▸ **Exercise brief**
Nothing but the pictures should be dropped; repeat the rest of the data below exactly.

▸ **Extracted entries**
#####
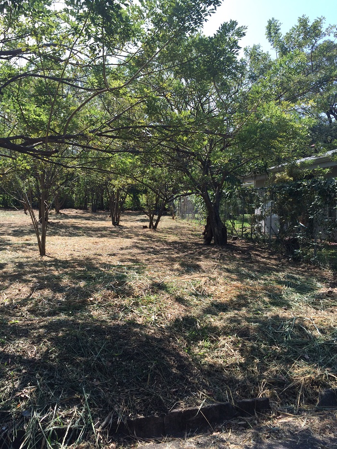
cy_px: 224
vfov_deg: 61.7
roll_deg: -0.5
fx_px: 376
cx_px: 168
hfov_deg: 48.2
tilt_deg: -4.2
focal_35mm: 29
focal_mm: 4.15
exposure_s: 1/933
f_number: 2.2
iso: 32
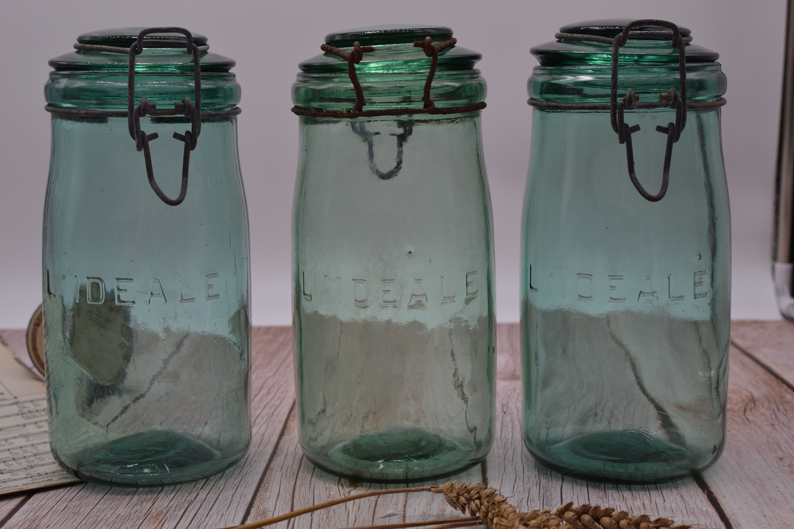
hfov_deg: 37.9
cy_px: 264
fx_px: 1158
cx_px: 397
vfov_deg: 25.8
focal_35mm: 52
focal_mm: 35
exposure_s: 1/125
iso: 125
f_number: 5.6
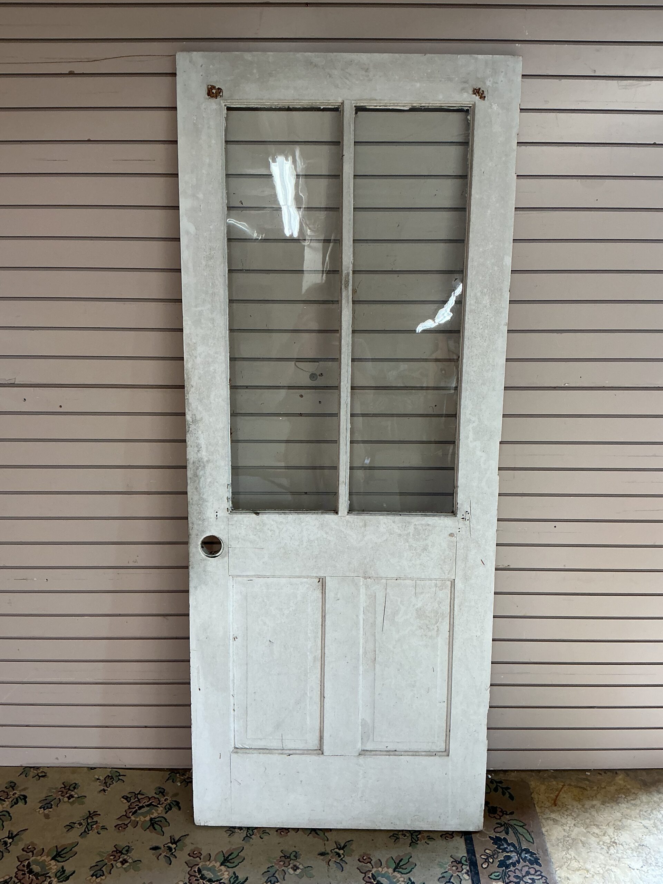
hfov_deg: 48.2
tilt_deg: -16.2
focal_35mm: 29
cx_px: 332
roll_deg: +0.1
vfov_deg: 61.7
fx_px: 741
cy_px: 442
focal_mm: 3
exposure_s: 1/60
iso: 64
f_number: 1.8
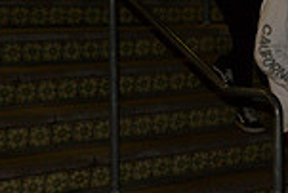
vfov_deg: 10.3
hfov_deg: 13.5
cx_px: 540
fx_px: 1073
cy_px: 79
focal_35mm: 134
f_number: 10
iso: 3200
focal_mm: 35
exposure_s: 1/60
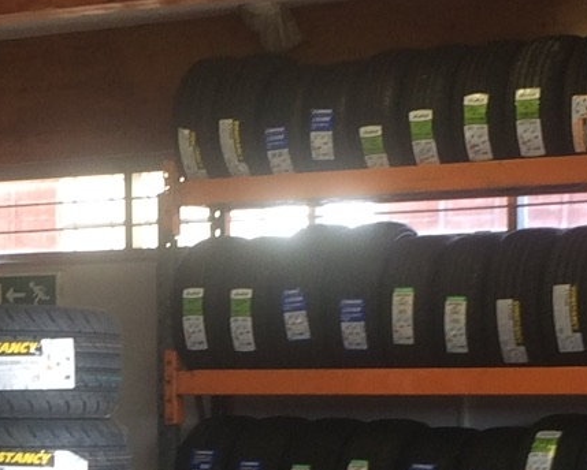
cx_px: -29
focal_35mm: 135
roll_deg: +1.7
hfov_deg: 14.0
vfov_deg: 11.3
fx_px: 2347
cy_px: 480
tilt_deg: -3.2
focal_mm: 4.15
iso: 40
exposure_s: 1/50
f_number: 2.2
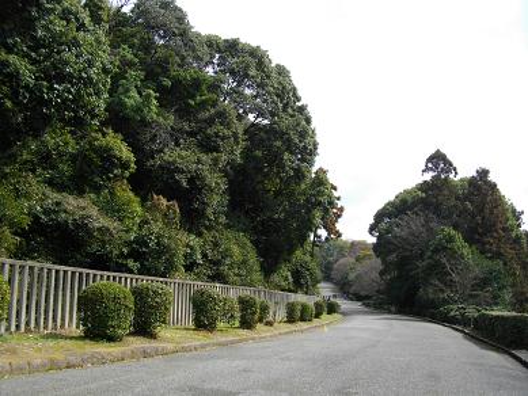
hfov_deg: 56.8
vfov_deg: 44.2
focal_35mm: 32
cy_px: 198
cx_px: 264
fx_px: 488
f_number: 5.5
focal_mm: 5.7
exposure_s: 1/250
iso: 100
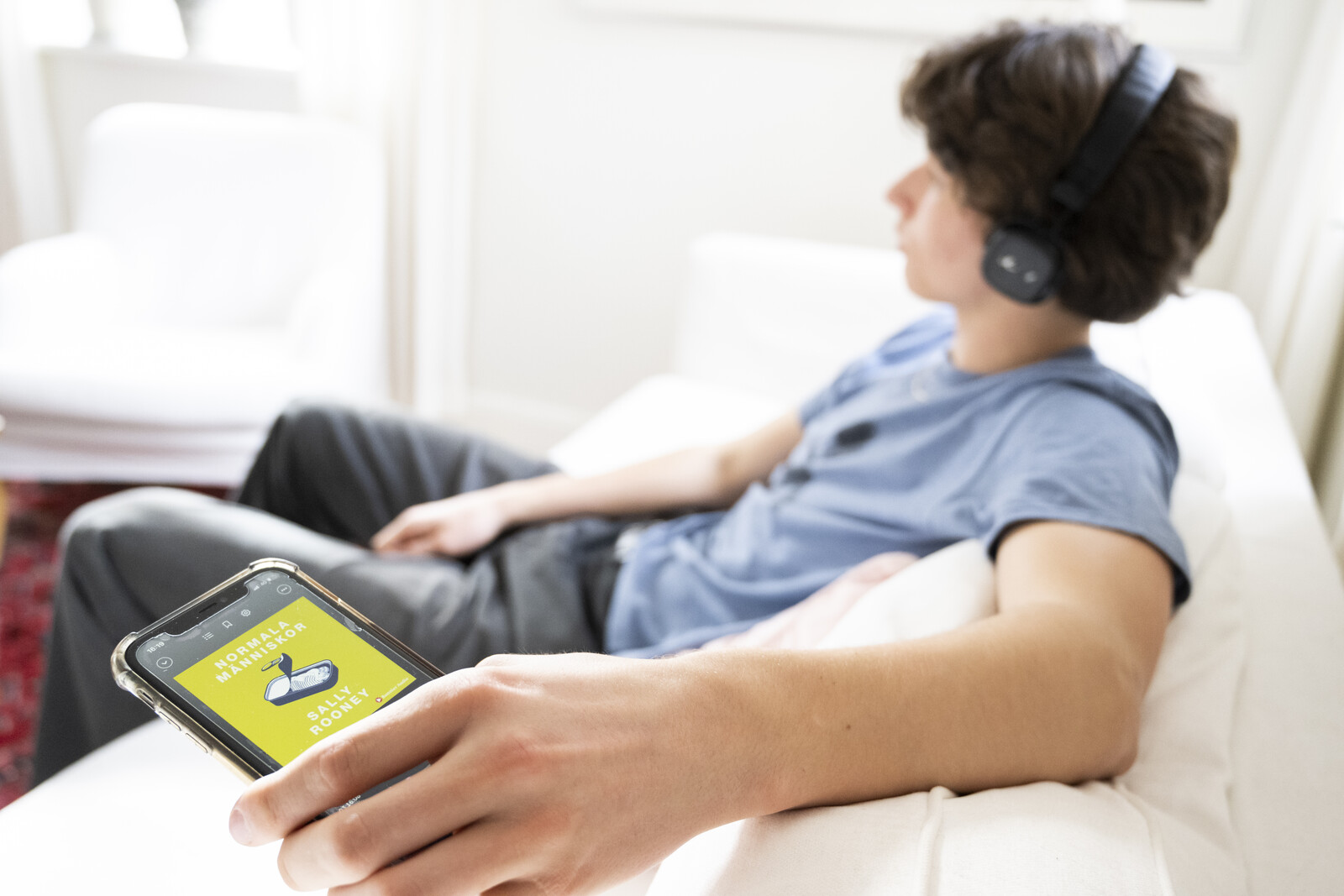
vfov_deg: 43.6
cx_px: 672
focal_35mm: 30
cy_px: 448
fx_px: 1120
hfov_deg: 61.9
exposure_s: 1/160
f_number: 4
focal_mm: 30
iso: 3200
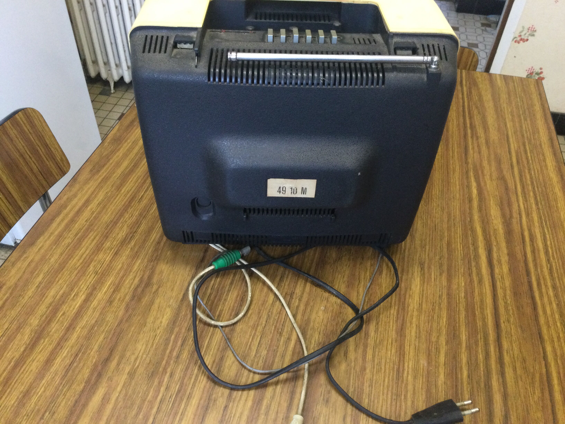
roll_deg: -4.8
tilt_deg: -43.9
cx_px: 282
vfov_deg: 45.4
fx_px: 506
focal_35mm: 31
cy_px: 212
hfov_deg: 58.4
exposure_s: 1/20
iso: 200
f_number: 2.4
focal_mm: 3.3
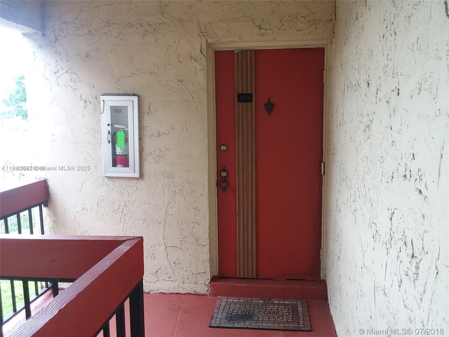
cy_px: 168
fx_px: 376
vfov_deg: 48.2
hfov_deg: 61.7
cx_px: 224
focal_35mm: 29
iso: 40
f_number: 1.9
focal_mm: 2.47
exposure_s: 1/30
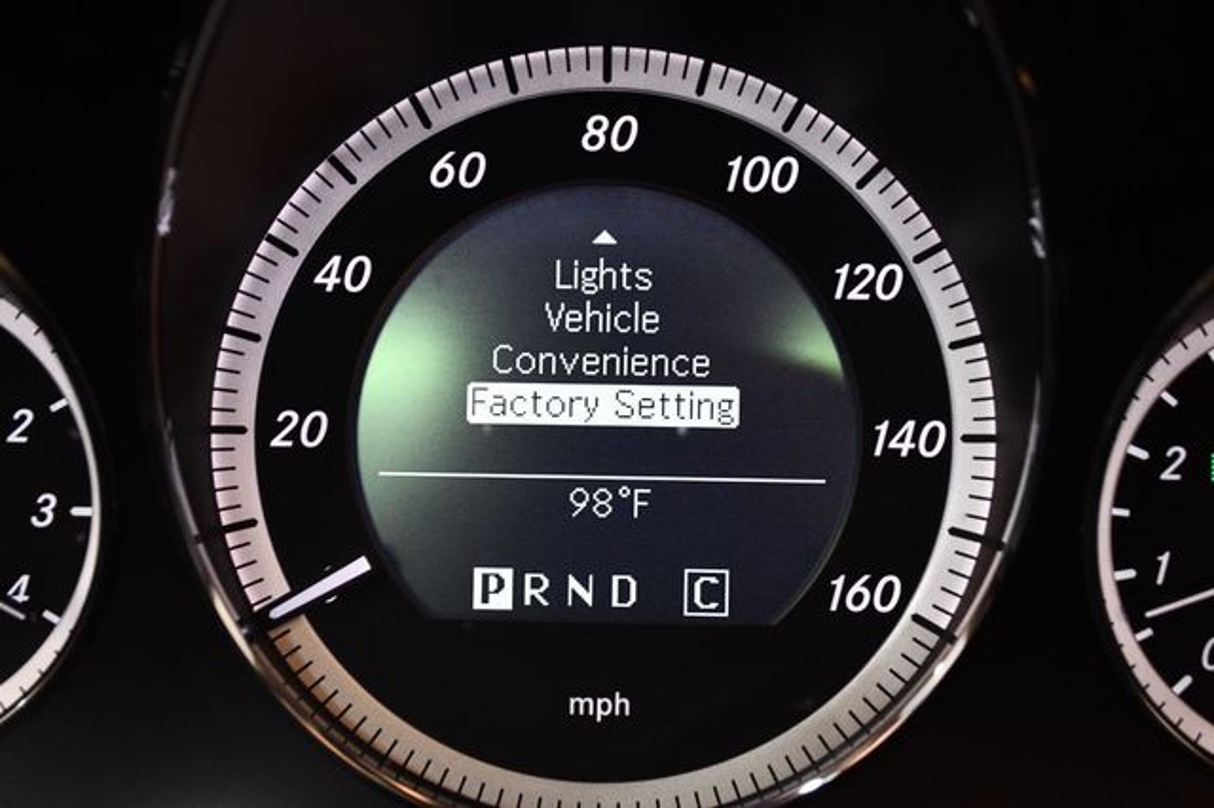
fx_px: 1921
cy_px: 404
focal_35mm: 57
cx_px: 607
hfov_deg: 35.1
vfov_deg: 23.8
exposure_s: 1/80
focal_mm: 38
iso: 3200
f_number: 5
#####
▸ **Response to the exercise**
cy_px: 224
vfov_deg: 61.7
roll_deg: -0.5
fx_px: 376
cx_px: 168
hfov_deg: 48.2
tilt_deg: -4.2
focal_35mm: 29
focal_mm: 4.15
exposure_s: 1/933
f_number: 2.2
iso: 32
hfov_deg: 37.9
cy_px: 264
fx_px: 1158
cx_px: 397
vfov_deg: 25.8
focal_35mm: 52
focal_mm: 35
exposure_s: 1/125
iso: 125
f_number: 5.6
hfov_deg: 48.2
tilt_deg: -16.2
focal_35mm: 29
cx_px: 332
roll_deg: +0.1
vfov_deg: 61.7
fx_px: 741
cy_px: 442
focal_mm: 3
exposure_s: 1/60
iso: 64
f_number: 1.8
vfov_deg: 10.3
hfov_deg: 13.5
cx_px: 540
fx_px: 1073
cy_px: 79
focal_35mm: 134
f_number: 10
iso: 3200
focal_mm: 35
exposure_s: 1/60
cx_px: -29
focal_35mm: 135
roll_deg: +1.7
hfov_deg: 14.0
vfov_deg: 11.3
fx_px: 2347
cy_px: 480
tilt_deg: -3.2
focal_mm: 4.15
iso: 40
exposure_s: 1/50
f_number: 2.2
hfov_deg: 56.8
vfov_deg: 44.2
focal_35mm: 32
cy_px: 198
cx_px: 264
fx_px: 488
f_number: 5.5
focal_mm: 5.7
exposure_s: 1/250
iso: 100
vfov_deg: 43.6
cx_px: 672
focal_35mm: 30
cy_px: 448
fx_px: 1120
hfov_deg: 61.9
exposure_s: 1/160
f_number: 4
focal_mm: 30
iso: 3200
roll_deg: -4.8
tilt_deg: -43.9
cx_px: 282
vfov_deg: 45.4
fx_px: 506
focal_35mm: 31
cy_px: 212
hfov_deg: 58.4
exposure_s: 1/20
iso: 200
f_number: 2.4
focal_mm: 3.3
cy_px: 168
fx_px: 376
vfov_deg: 48.2
hfov_deg: 61.7
cx_px: 224
focal_35mm: 29
iso: 40
f_number: 1.9
focal_mm: 2.47
exposure_s: 1/30
fx_px: 1921
cy_px: 404
focal_35mm: 57
cx_px: 607
hfov_deg: 35.1
vfov_deg: 23.8
exposure_s: 1/80
focal_mm: 38
iso: 3200
f_number: 5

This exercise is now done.